Centri disabili ancora chiusi, l’appello di mamma Elena

Sua figlia ha la sindrome di Asperger, da 3 mesi è a casa, senza le sue attività. "e strutture devono poter riaprire, ne va del benessere di tanti ragazzi"

Mamma Elena

Mamma Elena

Milano, 4 giugno 2020 - Ci sono stati giorni in cui Elena Palmerino ha dovuto togliere le chiavi dalle porte delle stanze di casa per evitare che sua figlia girasse la serratura e si autosegregasse in una di quelle stanze. Ce ne sono stati altri in cui ha dovuto ricorrere agli ansiolitici per calmarla. E altri ancora in cui nulla ha potuto contro le crisi di pianto della ragazza. Racconti di una quotidianità stravolta, racconti dai quali è necessario partire se si vuole capire quanto sia stato difficile per i bambini, i ragazzi e gli adulti disabili osservare l’obbligo di restare a casa, in questi tre mesi di emergenza sanitaria. E per capire, soprattutto, quanto sia importante, per loro e per i famigliari, che ora i centri sociosanitari e gli ambulatori per la disabilità riaprano come sta riaprendo la maggior parte delle attività. 

Non più tardi di lunedì, su queste pagine, abbiamo riportato il grido di allarme di alcune associazioni che hanno denunciato come la maggior parte dei centri per disabili in Lombardia sia ancora chiusa senza che iniziasse alcuna Fase 2 perché le linee guida approvate dalla Regione richiedono tempo per essere soddisfatte, richiedono coperture economiche al momento carenti e, terzo punto, in alcuni casi sono scarsamente attuabili. Elena e sua figlia rientrano tra quelle famiglie che non hanno ancora potuto ricominciare a frequentare il proprio centro diurno, nel caso specifico quello in via Boifava, quartiere Gratosoglio, gestito dal “Gruppo L’Impronta“.

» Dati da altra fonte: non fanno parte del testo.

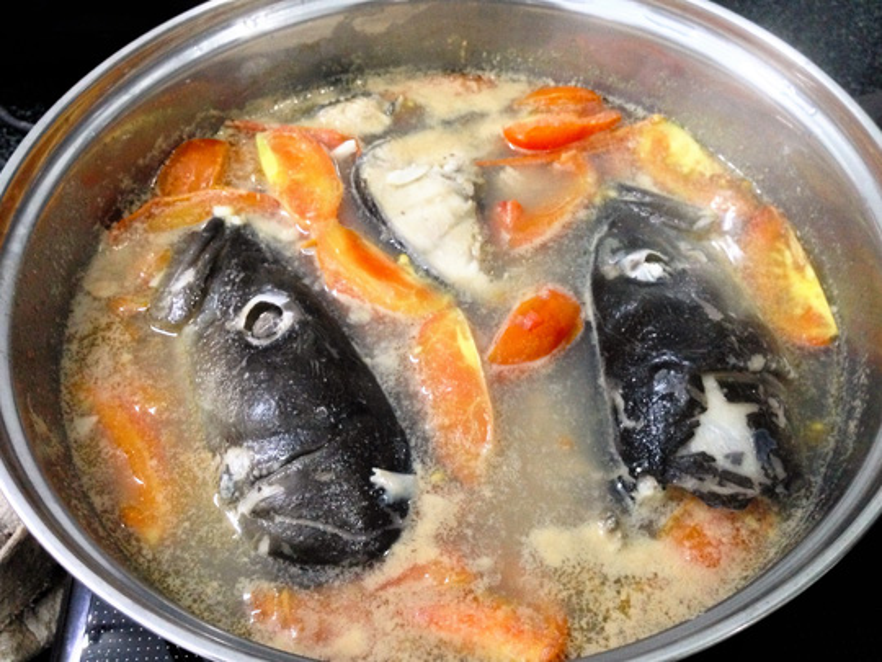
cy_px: 331
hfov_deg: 55.4
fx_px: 841
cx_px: 441
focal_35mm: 33
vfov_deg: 42.9
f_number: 2.4
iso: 500
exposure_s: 1/15
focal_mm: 4.12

La figlia di Elena ha 16 anni ed è portatrice della sindrome di Asperger, annoverata tra i disturbi dello spettro autistico. Proprio per questo la ragazza ha particolarmente bisogno che la sua quotidianità sia scandita da appuntamenti fissi, da attività regolari, da certezze. Da qui la difficoltà a rinunciare, ormai da tre mesi, a tutto quello che faceva parte delle sue giornate.  La scuola, innanzitutto: «Mia figlia frequenta l’istituto Kandinsky, è bravissima, le piace studiare, prende bei voti» racconta Elena. E poi gli educatori, i compagni e i laboratori del centro diurno: «L’Impronta fa un grandissimo lavoro con i ragazzi, mia figlia è coinvolta in più attività e sta bene quando è lì. Purtroppo, però, il centro non è ancora riuscito a riaprire e non per mancanza di volontà ma perché, mi hanno spiegato, le linee guida della Regione sono complicate da seguire. E allora – prosegue Elena – da mamma mi chiedo perché in questo Paese si sia riusciti ad aprire ogni tipo di attività, dai mercati rionali ai centri estetici, e non si è ancora riusciti a riaprire servizi essenziali come i centri per i disabili. Questa situazione non è più tollerabile, ne va del benessere di tanti ragazzi e di tante famiglie. Il caso di mia figlia – conclude Elena – non è tra i più gravi, ci sono madri e padri che devono affrontare problemi maggiori rispetto ai miei. Tutte queste famiglie meritano una risposta, il prima possibile, dalle istituzioni».